Né en 1954, le jeune Corentin entame sa scolarité à Houégamey, son village natal situé dans le Couffo, avant d’intégrer le Lycée Béhanzin, à Porto-Novo, où il obtient son bac en 1974. Après une maîtrise en sciences économiques obtenue à l’Université nationale du Bénin, il entre au ministère de l’Éducation nationale en tant que responsable de projet. Un an plus tard, en 1979, il se voit octroyer une bourse et part étudier en Roumanie. Dans ce pays de l’Est où il obtiendra un DESS en population et développement auprès du Centre de développement des Nations unies pour la population, il se rapprochera des communistes. De retour au pays, il milite au sein du Parti communiste béninois (PCB), alors sous l’égide de Pascal Fantodji, son premier secrétaire.

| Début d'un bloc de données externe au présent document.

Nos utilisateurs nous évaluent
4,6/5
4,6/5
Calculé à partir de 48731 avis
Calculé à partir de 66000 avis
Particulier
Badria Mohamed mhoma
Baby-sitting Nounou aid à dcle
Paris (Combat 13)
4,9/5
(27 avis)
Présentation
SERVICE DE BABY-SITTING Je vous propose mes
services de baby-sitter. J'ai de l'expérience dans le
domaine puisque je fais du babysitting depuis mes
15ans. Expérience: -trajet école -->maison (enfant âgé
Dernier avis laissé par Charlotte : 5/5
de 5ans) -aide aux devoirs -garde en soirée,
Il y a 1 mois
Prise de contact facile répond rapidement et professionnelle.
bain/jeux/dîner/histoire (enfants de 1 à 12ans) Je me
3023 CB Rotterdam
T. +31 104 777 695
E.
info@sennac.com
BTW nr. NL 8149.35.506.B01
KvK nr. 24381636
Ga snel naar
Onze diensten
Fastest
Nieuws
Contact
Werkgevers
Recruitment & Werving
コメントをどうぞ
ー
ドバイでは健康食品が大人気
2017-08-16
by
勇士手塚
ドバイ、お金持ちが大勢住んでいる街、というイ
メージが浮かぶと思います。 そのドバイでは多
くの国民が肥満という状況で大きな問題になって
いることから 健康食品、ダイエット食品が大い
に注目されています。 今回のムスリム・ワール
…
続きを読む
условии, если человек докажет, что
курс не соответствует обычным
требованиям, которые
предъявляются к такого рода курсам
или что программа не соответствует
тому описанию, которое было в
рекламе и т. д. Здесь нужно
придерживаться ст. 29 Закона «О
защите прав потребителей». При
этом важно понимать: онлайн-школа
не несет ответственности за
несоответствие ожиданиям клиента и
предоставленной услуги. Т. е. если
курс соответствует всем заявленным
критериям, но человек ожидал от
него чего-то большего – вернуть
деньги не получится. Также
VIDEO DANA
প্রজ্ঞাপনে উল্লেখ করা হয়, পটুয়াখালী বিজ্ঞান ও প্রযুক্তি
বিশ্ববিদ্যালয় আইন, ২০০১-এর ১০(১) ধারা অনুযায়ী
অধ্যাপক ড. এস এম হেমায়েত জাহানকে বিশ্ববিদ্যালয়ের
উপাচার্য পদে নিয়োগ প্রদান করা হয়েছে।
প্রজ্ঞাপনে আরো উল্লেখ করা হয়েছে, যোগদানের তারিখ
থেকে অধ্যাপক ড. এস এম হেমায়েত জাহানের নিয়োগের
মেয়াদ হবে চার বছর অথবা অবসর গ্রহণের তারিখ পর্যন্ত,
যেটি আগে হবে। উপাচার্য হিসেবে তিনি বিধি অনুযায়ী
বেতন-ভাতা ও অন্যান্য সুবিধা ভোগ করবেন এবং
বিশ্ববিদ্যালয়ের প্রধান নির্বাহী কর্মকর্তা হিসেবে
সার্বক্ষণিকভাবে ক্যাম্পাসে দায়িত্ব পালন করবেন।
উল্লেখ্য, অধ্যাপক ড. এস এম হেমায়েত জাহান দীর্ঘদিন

Une entrée en matière politique qu’il assume aujourd’hui avec « fierté » et qu’il raconte même avec un brin de nostalgie. Il assure en avoir conservé « une certaine tendance à la transgression », mais aussi des « valeurs », au premier rang desquelles « la solidarité ». « Aujourd’hui, il n’y a plus de militants, il n’y a que des ouvriers politiques », assène-t-il. Jugeant que l’idéal communiste « manque de réalisme », il rompra cependant les amarres pour rejoindre Bruno Amoussou et Emmanuel Golou au sein du Parti social-démocrate (PSD). C’est sous cette bannière qu’il sera élu pour son seul et unique mandat de parlementaire, entre 2003 et 2007. Mais l’aventure avec le PSD tourne court lorsque Thomas Boni Yayi arrive au pouvoir.
Retournements de veste
Corentin Kohoué cède aux sirènes du nouveau président, qui le promeut préfet du Mono et du Couffo. L’un de ses anciens collaborateurs à ce poste se souvient d’un homme « qui incarnait l’autorité » et qui était « attaché à la compétence ». Il occupera ces fonctions jusqu’à la fin du règne de l’ancien chef de l’État sans jamais adhérer au parti de la mouvance présidentielle.

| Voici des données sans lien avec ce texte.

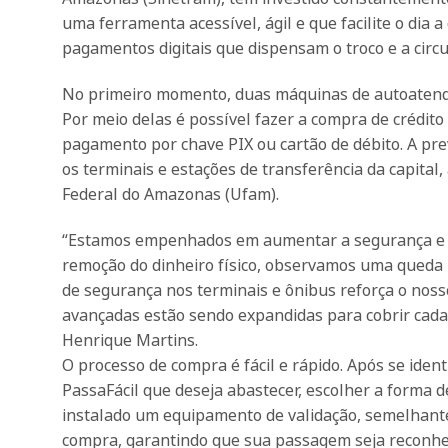
uma ferramenta acessível, ágil e que facilite o dia 
pagamentos digitais que dispensam o troco e a circu
No primeiro momento, duas máquinas de autoatendi
Por meio delas é possível fazer a compra de crédito
pagamento por chave PIX ou cartão de débito. A pre
os terminais e estações de transferência da capital
Federal do Amazonas (Ufam).
“Estamos empenhados em aumentar a segurança e a f
remoção do dinheiro físico, observamos uma queda n
de segurança nos terminais e ônibus reforça o nos
avançadas estão sendo expandidas para cobrir cada 
Henrique Martins.
O processo de compra é fácil e rápido. Após se ident
PassaFácil que deseja abastecer, escolher a forma 
instalado um equipamento de validação, semelhante 
compra, garantindo que sua passagem seja reconhe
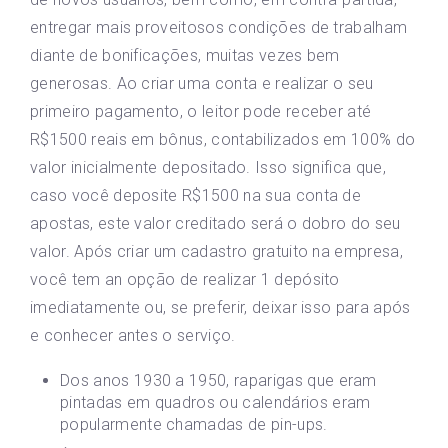
entregar mais proveitosos condições de trabalham
diante de bonificações, muitas vezes bem
generosas. Ao criar uma conta e realizar o seu
primeiro pagamento, o leitor pode receber até
R$1500 reais em bônus, contabilizados em 100% do
valor inicialmente depositado. Isso significa que,
caso você deposite R$1500 na sua conta de
apostas, este valor creditado será o dobro do seu
valor. Após criar um cadastro gratuito na empresa,
você tem an opção de realizar 1 depósito
imediatamente ou, se preferir, deixar isso para após
e conhecer antes o serviço.
Dos anos 1930 a 1950, raparigas que eram
pintadas em quadros ou calendários eram
popularmente chamadas de pin-ups.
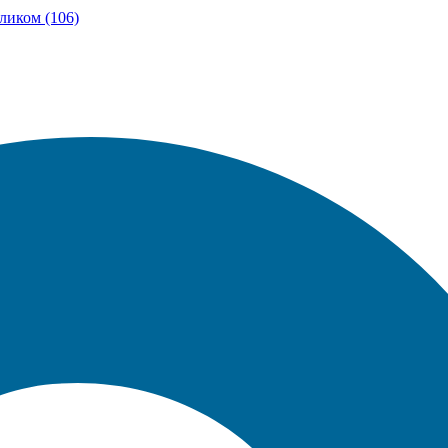
ликом (106)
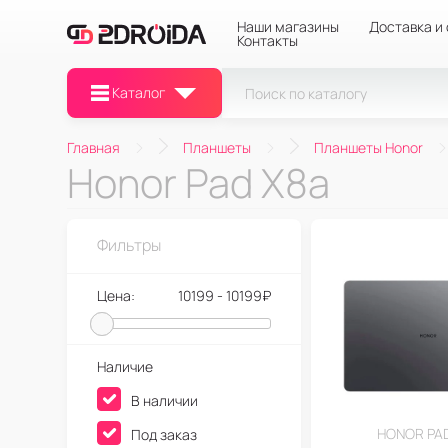
Наши магазины
Доставка и
Контакты
Каталог
Главная
Планшеты
Планшеты Honor
Honor Pad X8a
Фильтры
Цена:
10199 - 10199₽
Наличие
В наличии
HONOR PAD
Под заказ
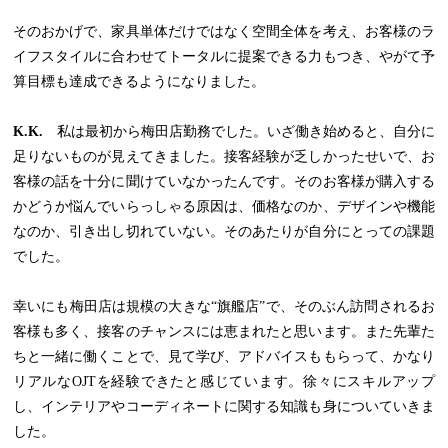
そのおかげで、家具単体だけではなく空間全体を考え、お客様のラ
イフスタイルに合わせてトータルに提案できる力もつき、やがて予
算目標も達成できるようになりました。
K.K.
私は最初から梅田店勤務でした。いざ働き始めると、自分に
足りないものが見えてきました。接客経験が乏しかったせいで、お
客様の話を十分に聞けていなかったんです。そのお客様が購入する
かどうか悩んでいらっしゃる原因は、価格なのか、デザインや機能
なのか、引き出し切れていない。そのあたりが自分にとっての課題
でした。
幸いにも梅田店は規模の大きな“旗艦店”で、そのぶん訪問されるお
客様も多く、接客のチャンスには恵まれたと思います。また先輩た
ちと一緒に働くことで、見て学び、アドバイスももらって、かなり
リアルなOJTを経験できたと感じています。徐々にスキルアップ
し、インテリアやコーディネートに関する知識も身についていきま
した。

En 2016, nouveau changement de casaque. Kohoué s’engage aux côtés de Sébastien Ajavon dans la course à la présidentielle, et se rapproche même ensuite de l’Union sociale libérale, le parti créé par Ajavon en 2018. Là encore, l’aventure ne dure pas longtemps et il prend ses distances lorsque le parti ne reçoit pas le certificat de conformité requis pour participer aux législatives de 2019.
Les candidats recalés par la Cena ne manquent pas une occasion d’appuyer sur ces incessants retournements de veste
Au sein de l’opposition, les partisans des candidats recalés par la Cena ne manquent pas une occasion d’appuyer sur les incessants retournements de veste de celui qu’ils présentent comme « un candidat piloté par le pouvoir ». Reckya Madougou, qui devait porter les couleurs des Démocrates à la présidentielle – mais a depuis été arrêtée et inculpée pour « financement de terrorisme » présumé –, l’accusait ainsi d’avoir « trahi » le parti et d’être un allié de Patrice Talon.

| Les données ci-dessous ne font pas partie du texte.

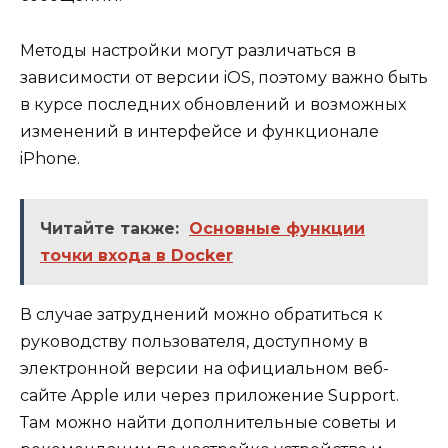
Методы настройки могут различаться в
зависимости от версии iOS, поэтому важно быть
в курсе последних обновлений и возможных
изменений в интерфейсе и функционале
iPhone.
Читайте также:
Основные функции
точки входа в Docker
В случае затруднений можно обратиться к
руководству пользователя, доступному в
электронной версии на официальном веб-
сайте Apple или через приложение Support.
Там можно найти дополнительные советы и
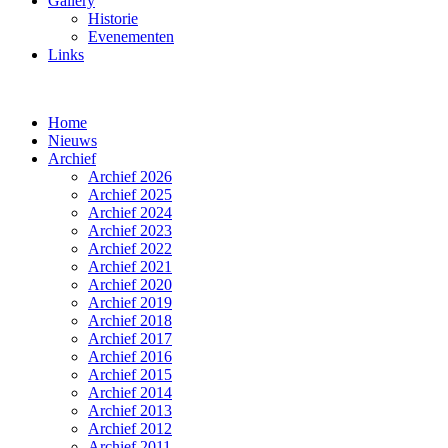
Gallery
Historie
Evenementen
Links
Home
Nieuws
Archief
Archief 2026
Archief 2025
Archief 2024
Archief 2023
Archief 2022
Archief 2021
Archief 2020
Archief 2019
Archief 2018
Archief 2017
Archief 2016
Archief 2015
Archief 2014
Archief 2013
Archief 2012
Archief 2011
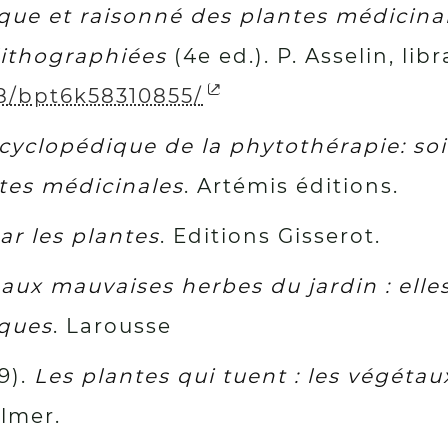
ique et raisonné des plantes médicina
lithographiées
(4e ed.). P. Asselin, li
148/bpt6k58310855/
cyclopédique de la phytothérapie: soi
ntes médicinales
. Artémis éditions.
ar les plantes
. Editions Gisserot.
ux mauvaises herbes du jardin : elles
iques
. Larousse
9).
Les plantes qui tuent : les végéta
Ulmer.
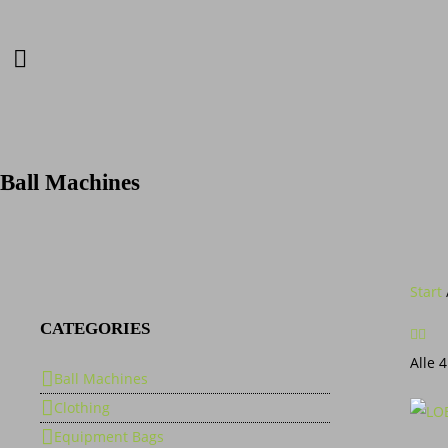
Ball Machines
Start
CATEGORIES
Alle 
Ball Machines
Clothing
Equipment Bags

« Je ne le connais pas et il n’y a aucune négociation », assure Corentin Kohoué. Déclaré persona non grata au sein d’une large partie de l’opposition, il a cependant bien du mal à se départir de cette image. Et les quelques membres des Démocrates qui soutiennent sa candidature n’osent pas s’afficher à ses côtés, de peur d’être suspendus à leur tour.
Le retour à la terre
L’ancien préfet, qui assure pouvoir compter sur sa famille – « très présente pour [le] soutenir » –, a déjà une éventuelle solution de repli. S’il n’obtient pas de « victoire surprise » face à Patrice Talon, ce « fils de paysans qui n’a jamais abandonné la terre » pourra en effet retourner à ses plantations de palmier à huile, dans son village natal de Houegamey, dans le Couffo.